Wed Dec 19, 2007 1:05am EST

By Leslie Simmons

Entertainment  |  Film

LOS ANGELES (Hollywood Reporter) - A federal court judge has dismissed a copyright infringement lawsuit against The Walt Disney Co. concerning its movie "Sweet Home Alabama"

Stuart Benjamin, a producer on the Oscar-winning film "Ray," along with Alise Benjamin, John Schalter and Sheldon Cohn sued Disney in 2005, claiming that the 2002 Reese Witherspoon movie was an unauthorized adaptation of their 1997 screenplay, "Rescue Me."

In his 22-page decision issued December 12, U.S. District Court Judge George Schiavelli ruled that while Disney executives may have had some limited access to the "Rescue Me" screenplay, no "substantial similarities" between the two scripts exist.

"The general stories of 'Rescue Me' and 'Sweet Home Alabama' are similar only at the most abstract level," Schiavelli wrote. "Abstract story ideas, such as those here, are not copyrightable."

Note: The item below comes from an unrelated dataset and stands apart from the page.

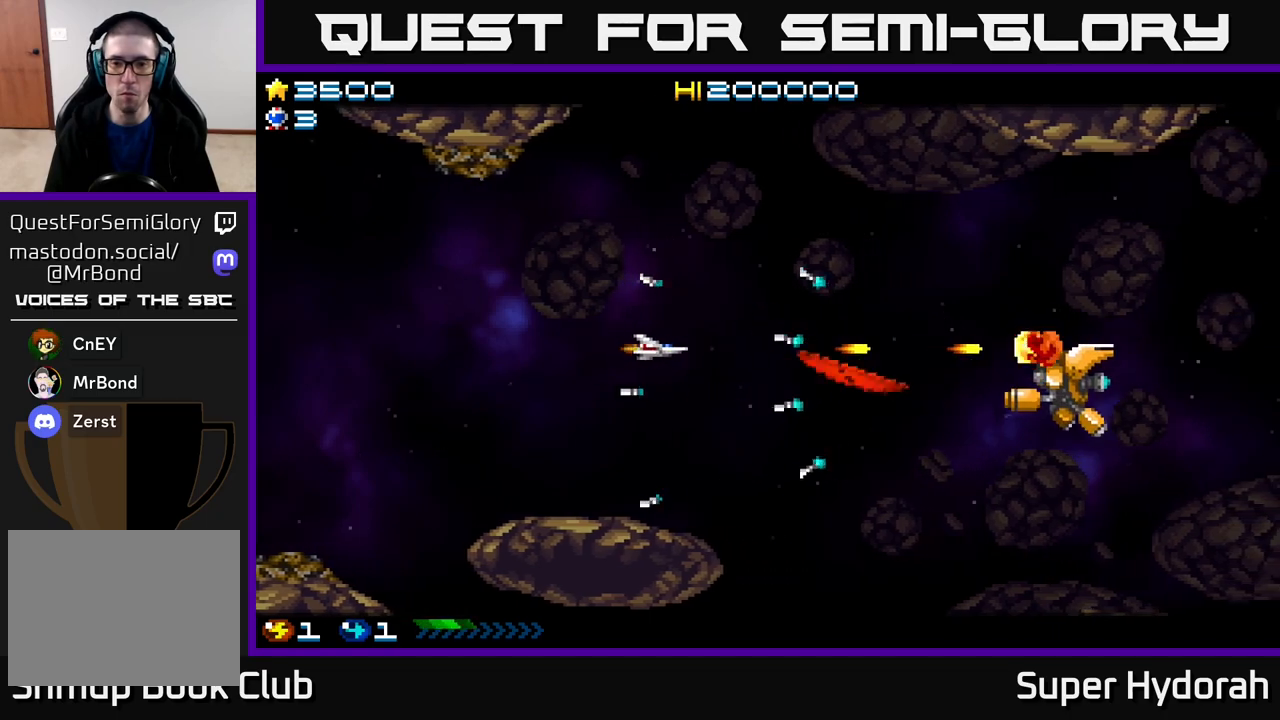
{"buttons": ["A", "DPAD_RIGHT"], "events": [[117, "DPAD_DOWN", "up"], [400, "DPAD_LEFT", "up"], [433, "DPAD_RIGHT", "down"]]}
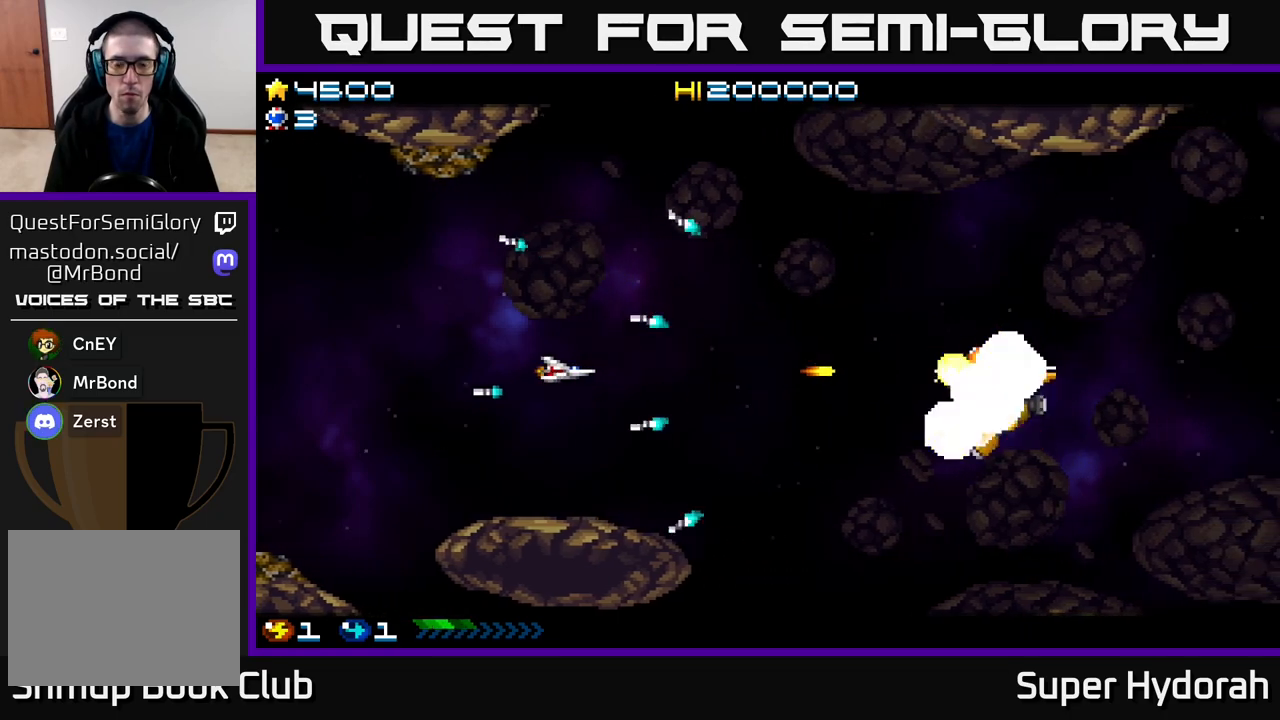
{"buttons": ["A", "DPAD_DOWN", "DPAD_RIGHT"], "events": [[67, "DPAD_DOWN", "down"], [200, "DPAD_DOWN", "up"], [333, "DPAD_DOWN", "down"], [400, "DPAD_RIGHT", "up"], [467, "DPAD_RIGHT", "down"]]}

The lawsuit alleged that the film's producer Stokley Chaffin and writer C. Jay Cox had access to the script via a tracking system in place at Chaffin's production company. But Schiavelli ruled there was no evidence to support that claim.

Chaffin, Cox and "Sweet's" original writer Douglas Eboch provided "uncontroverted evidence" of independently creating and developing the screenplay," the judge ruled.

Witherspoon played a successful New York fashion designer who returns to her Alabama hometown to secure a divorce from her long-estranged husband so that she can marry her perfect beau. But complications ensue, and she realizes that life is better in the south.